| > Because the following statement from you is a blatant lie ... It's impossible to say whether something is from a legitimate artist or not. lol, have you ever looked at the chain? if an artist has been minting work for 1 year on the same public address and then suddenly somebody purchases a lookalike token from a different public address there is a high likelihood it is a copymint. you can avoid this by comparing the addresses, it does not take an art history expert to detect this form of copyminting. many platforms will show attribution based on address and username. so if the artwork is attributed to b33ple.eth instead of beeple.eth then it is likely a copymint. > DeviantArt has sent 90,000 alerts about possible fraud to thousands of their users since then, company executives said it’s clear copyright infringement, but easily detectable to the point that DeviantArt is able to automate their search, and not a sophisticated form of forgery. still you are not able to provide evidence of significant funds being consistently lost here despite it being so prevalent, especially when you compare to trad art forgery where you can easily find evidence of millions of dollars per year being mistakenly spent on forged artworks. it is like Nigerian prince email scams. part of the protocol that some unfortunate and naive users might fall for, but most users will learn to recognize and avoid this problem in time. |
Yes, I have
> if an artist has been minting work for 1 year on the same public address
No ifs. There artists right now whose work is sstolen and sold without their knowledge
> many platforms will show attribution based on address and username. so if the artwork is attributed to b33ple.eth instead of beeple.eth then it is likely a copymint.

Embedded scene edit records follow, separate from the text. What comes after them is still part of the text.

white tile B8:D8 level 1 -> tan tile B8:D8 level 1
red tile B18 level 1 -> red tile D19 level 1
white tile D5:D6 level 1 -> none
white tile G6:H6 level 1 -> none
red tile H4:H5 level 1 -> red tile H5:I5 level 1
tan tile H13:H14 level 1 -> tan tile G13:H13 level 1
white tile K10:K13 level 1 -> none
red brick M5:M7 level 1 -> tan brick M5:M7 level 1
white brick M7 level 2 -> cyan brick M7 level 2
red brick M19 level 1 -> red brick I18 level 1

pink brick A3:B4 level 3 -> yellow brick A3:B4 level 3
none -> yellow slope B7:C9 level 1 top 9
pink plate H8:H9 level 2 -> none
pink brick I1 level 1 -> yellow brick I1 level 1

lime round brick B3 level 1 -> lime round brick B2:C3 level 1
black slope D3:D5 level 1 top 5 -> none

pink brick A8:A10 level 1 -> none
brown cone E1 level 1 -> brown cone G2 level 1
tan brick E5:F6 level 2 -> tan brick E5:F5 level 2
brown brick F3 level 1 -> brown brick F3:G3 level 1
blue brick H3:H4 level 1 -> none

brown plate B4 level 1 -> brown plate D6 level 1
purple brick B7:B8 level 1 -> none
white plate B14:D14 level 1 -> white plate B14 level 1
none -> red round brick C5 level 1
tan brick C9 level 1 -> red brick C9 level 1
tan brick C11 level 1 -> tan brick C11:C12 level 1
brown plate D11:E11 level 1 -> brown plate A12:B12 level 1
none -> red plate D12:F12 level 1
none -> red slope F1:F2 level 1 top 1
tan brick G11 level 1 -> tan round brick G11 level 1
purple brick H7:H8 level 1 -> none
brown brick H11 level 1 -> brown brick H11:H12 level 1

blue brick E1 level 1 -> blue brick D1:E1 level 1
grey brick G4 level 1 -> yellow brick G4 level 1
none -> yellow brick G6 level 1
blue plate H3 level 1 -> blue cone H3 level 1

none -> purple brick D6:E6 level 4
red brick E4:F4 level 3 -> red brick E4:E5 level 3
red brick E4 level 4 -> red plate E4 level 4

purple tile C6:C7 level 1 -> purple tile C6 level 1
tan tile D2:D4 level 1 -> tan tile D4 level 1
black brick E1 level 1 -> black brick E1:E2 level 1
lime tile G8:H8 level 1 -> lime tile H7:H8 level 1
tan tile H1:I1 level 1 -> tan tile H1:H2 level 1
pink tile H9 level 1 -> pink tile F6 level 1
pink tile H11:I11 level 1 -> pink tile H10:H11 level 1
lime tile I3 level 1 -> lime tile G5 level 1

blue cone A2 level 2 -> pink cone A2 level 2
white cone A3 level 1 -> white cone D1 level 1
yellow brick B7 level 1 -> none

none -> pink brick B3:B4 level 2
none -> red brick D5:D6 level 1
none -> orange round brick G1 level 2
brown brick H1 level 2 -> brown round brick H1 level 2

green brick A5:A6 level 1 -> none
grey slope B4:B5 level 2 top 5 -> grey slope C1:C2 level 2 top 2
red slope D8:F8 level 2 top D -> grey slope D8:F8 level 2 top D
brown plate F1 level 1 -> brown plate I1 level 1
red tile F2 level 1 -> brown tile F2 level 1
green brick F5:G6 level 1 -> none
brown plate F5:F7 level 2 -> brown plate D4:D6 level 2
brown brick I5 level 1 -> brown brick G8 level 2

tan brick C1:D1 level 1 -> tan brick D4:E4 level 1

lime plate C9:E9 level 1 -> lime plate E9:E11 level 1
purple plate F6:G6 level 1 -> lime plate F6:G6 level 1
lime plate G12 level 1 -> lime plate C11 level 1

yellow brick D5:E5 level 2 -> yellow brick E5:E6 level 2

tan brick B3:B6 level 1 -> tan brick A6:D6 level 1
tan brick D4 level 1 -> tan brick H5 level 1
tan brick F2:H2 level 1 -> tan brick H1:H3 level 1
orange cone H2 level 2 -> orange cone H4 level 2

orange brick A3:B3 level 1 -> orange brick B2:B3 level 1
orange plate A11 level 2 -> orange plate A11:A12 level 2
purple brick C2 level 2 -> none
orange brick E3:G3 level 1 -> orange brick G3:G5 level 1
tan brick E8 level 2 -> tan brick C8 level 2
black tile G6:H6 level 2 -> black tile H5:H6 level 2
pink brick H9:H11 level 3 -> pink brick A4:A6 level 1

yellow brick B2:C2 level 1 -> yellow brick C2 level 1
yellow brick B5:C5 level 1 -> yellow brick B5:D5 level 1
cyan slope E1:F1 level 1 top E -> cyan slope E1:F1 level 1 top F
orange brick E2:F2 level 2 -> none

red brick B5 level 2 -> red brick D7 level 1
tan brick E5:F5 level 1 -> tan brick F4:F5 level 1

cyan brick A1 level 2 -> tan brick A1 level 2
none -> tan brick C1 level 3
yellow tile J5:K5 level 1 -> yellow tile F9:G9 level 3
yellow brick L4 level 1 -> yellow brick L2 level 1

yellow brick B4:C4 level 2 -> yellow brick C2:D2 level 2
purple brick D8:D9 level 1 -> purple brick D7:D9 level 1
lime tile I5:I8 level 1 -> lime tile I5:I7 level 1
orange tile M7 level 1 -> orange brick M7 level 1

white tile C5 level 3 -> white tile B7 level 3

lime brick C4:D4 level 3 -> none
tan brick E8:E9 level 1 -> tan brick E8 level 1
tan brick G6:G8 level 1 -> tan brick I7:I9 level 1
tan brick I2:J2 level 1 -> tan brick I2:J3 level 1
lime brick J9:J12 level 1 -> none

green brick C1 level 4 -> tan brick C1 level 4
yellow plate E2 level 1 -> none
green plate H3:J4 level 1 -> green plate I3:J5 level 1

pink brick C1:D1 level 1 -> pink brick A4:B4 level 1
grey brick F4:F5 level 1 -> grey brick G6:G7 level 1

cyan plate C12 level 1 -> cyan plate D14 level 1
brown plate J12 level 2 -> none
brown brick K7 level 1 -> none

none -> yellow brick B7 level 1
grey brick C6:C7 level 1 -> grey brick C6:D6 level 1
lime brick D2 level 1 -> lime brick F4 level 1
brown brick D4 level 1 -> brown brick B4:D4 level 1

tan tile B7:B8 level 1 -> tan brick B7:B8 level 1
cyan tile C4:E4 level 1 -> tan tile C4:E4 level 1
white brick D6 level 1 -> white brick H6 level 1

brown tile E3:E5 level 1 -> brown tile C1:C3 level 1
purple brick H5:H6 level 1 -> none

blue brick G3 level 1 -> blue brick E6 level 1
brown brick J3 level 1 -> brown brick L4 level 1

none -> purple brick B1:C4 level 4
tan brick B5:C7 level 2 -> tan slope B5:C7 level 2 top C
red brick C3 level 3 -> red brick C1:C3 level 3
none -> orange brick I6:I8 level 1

Ah yes. And you know the exact addresses and the exact attribution for all hundreds of thoudands of digital artists, right.
> it’s clear copyright infringement, but easily detectable to the point that DeviantArt is able to automate their search
No. It's not "easily detectable". It's detectable because DeviantArt hosts some digital artists, and they still have to lookup, download and analyse 4 million OpenSea submissions a day, and match them against 350 million images in the DeviantArt database.
And that is a tiny fraction of all the digital art in the world. Besides, if it was so easy, show me a single NFT marketplace that automatically takes down stolen art.
> naive users might fall for, but most users will learn to recognize and avoid this problem in time.
And how exactly are they going to recognize the problem? E.g. someone sells NFT of an image that you like. What are the exact steps to find out if it's legitimate? Keep in mind that there are hundreds of thousands of people producing millions of images across hundreds of thousands of websites and platforms.